When FIJ visited the memorial site of the tragedy, located at Oke-Afa, Ejigbo, on Sunday, it was in bad shape. Built in memory of some victims who jumped into the canal in the ensuing post-blast confusion and opened February 10, 2002 by Bola Tinubu, the then governor of the state, the site is situated close to the canal bridge linking Isolo with Ejigbo. Local motorcycle repairers have since opened a shop in between this bridge and the site, causing environmental damage to the area.
Cobwebs have taken over the railings, while some parts of the backyard are caving into the canal. The canal holds stagnant water that sends stinks and horrible air down one’s lungs. The titles used to design the floor are filled with fallen leaves of trees. Weeds can be seen growing around the interlocks. The solar panels supposed to provide light are not working. The sign post seems to be the only thing in good shape.
Jethro Ogogo, an elderly man who used to look after the place, said he was relieved of his job by Ejigbo Local Council on the grounds of old age despite only earning N10,000 monthly. The Rivers State native who has worked at the site from inception blamed the decay on government’s failure to cconfitnue paying the personnel in charge of maintenance.

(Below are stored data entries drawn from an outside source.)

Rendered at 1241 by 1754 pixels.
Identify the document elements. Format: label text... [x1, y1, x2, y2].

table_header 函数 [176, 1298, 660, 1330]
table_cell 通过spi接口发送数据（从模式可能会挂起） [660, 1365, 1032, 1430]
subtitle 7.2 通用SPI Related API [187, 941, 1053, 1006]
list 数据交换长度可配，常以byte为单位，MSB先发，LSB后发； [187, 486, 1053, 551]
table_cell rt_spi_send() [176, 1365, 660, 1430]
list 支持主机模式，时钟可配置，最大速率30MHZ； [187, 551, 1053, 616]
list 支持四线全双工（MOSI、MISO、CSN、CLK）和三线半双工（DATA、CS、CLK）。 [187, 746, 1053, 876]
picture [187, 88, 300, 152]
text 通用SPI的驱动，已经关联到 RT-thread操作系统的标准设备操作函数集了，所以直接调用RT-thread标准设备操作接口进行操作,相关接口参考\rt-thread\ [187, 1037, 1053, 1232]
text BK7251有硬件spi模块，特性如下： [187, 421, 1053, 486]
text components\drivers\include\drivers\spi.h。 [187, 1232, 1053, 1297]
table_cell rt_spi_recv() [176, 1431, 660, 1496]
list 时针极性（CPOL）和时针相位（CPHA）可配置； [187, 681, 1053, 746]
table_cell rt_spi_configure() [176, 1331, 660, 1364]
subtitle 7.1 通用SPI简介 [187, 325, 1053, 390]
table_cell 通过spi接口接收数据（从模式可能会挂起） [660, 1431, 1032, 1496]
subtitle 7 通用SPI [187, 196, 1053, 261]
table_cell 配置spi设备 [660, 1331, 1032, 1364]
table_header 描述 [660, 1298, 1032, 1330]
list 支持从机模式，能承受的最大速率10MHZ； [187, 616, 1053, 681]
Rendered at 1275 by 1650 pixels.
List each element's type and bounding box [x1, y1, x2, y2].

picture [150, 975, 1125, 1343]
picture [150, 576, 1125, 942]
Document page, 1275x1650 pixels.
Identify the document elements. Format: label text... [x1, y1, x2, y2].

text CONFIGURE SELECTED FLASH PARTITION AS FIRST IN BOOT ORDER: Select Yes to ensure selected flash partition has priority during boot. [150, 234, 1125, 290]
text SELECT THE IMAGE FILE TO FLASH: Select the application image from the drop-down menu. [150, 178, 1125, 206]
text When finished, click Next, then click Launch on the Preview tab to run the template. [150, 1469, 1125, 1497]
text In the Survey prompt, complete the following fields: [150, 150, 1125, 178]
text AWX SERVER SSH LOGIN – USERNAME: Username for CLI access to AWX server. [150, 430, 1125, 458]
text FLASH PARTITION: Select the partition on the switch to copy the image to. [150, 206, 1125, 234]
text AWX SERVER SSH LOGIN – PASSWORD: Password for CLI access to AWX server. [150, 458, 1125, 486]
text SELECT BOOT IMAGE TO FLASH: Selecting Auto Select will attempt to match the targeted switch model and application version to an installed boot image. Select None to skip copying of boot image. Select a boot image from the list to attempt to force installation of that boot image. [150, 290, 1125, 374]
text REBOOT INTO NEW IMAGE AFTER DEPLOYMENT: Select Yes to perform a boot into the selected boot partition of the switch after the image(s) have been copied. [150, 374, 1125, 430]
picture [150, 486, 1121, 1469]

“Someone built a house here before the incident. From the beginning of the memorial site, I was the one placed in charge of taking care of the ground. I was employed by the Ejigbo Local Council. When they saw that I was getting old they brought any person,” he said.
“This new person bought chemicals which he used to clean the site. The thing cost about N2,500 per day. We’ve been together and the man has been telling me the amount he was been owed by Lagos State Government. He can’t be using his own money to buy chemicals while working for the government and they are not paying.
“He went to meet them at Ejigbo Local Council but they said there was no money. They said, well, if he was tired he could go, because they did not have any money to pay. Upon hearing this, the man left.”
When FIJ contacted the new cleaner, he asked not to be named and also declined to speak, only saying: “There is God and I have left him to fight my battles.”
When contacted, Monsurudeen Oloyede Bello Obe, Chairman of Ejigbo Local Council, said via sms: “Thank you, we don’t have access to the site because it has not been handed over to us. You may please reach out to the state.”
FIJ then contacted Idris Salako, Commissioner for Physical Planning and Urban Development, but got no response, has calls and a text message to his line were not replied.